Because the chips and cracks stifle her value.
Granules topple down curves
And she forgets her power
And allows herself to settle.
Our mothers and grandmothers settle
So our daughters know what it is to be a woman
And wield the silent power
That has for eons resulted in wounds
But now allows us to love our curves
And know our infinite value.
Well all have innate value
But when the strife is able to settle
And the perception curves
Long has the generous woman
Given her all, despite accruing wounds
That exhaust her personal power.
But how do you define power?
How can we assign people a value?
Can we buy peace with gold-plated wounds?

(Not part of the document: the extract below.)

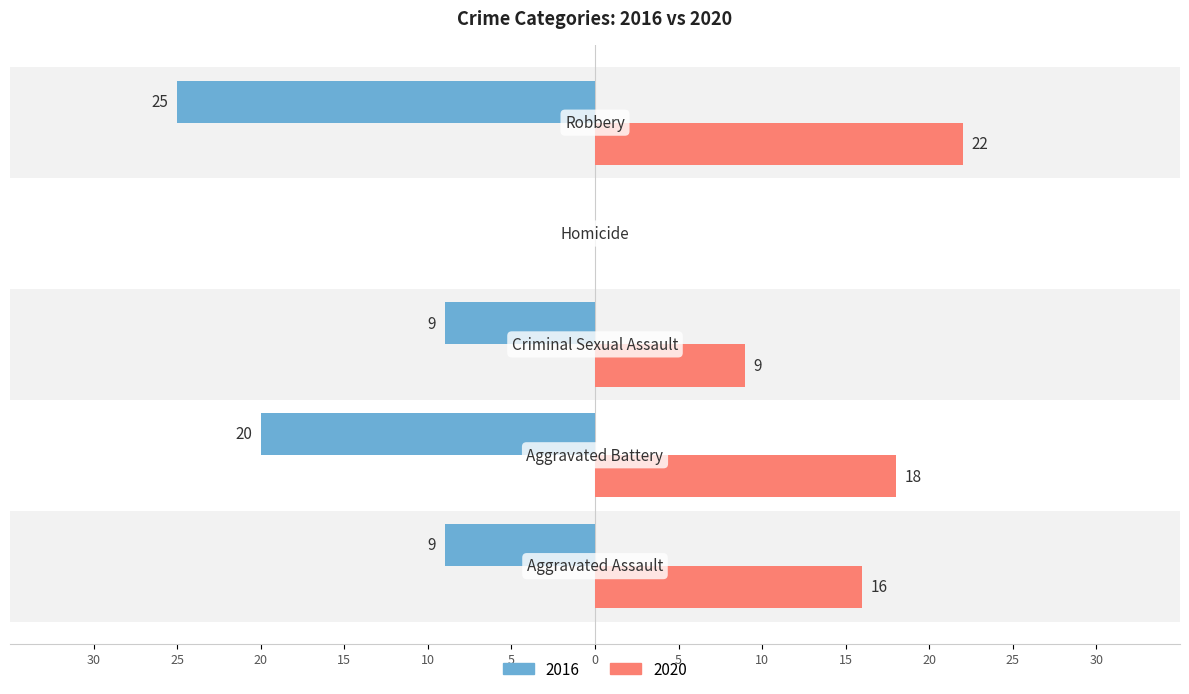

What are all the series names shown in the legend?

2016, 2020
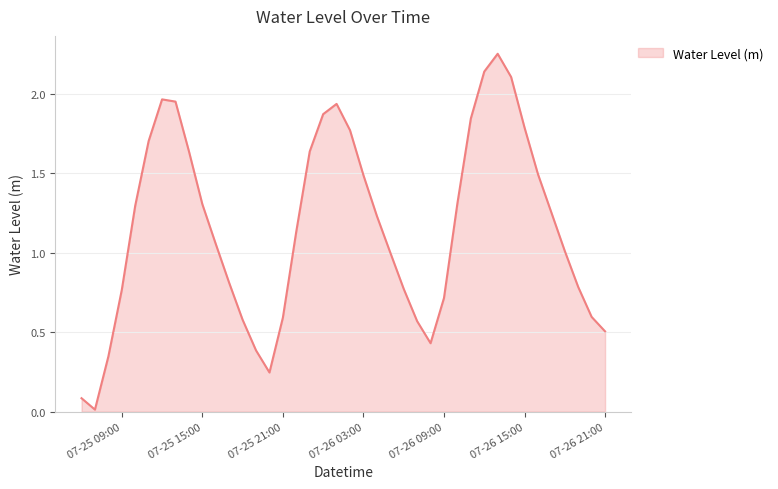

How many lines are shown in the chart?

1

Why is the minimum enough to settle?
To quantify the wealth of being a woman
Has been to vilify her for loving her curves.
For men, the utility apparent is curves
And they view sex as our ultimate power
And thus diminish the woman
Reduced to what society deems as value.
Collecting debts she can never settle
That become salt stinging the wounds.
When generational trauma inflicts seeping wounds
That require traversing the Earth’s hills and curves
To find valleys to settle.
With determination, we recognize our rising power
And unlimitedly own our value.
That is the divinity of being a woman.
Gritting our teeth through the pain of wounds that prove our power.
We are more than our curves, for pleasure is not the paramount value.
As a woman in this shifting paradigm, never again will I settle.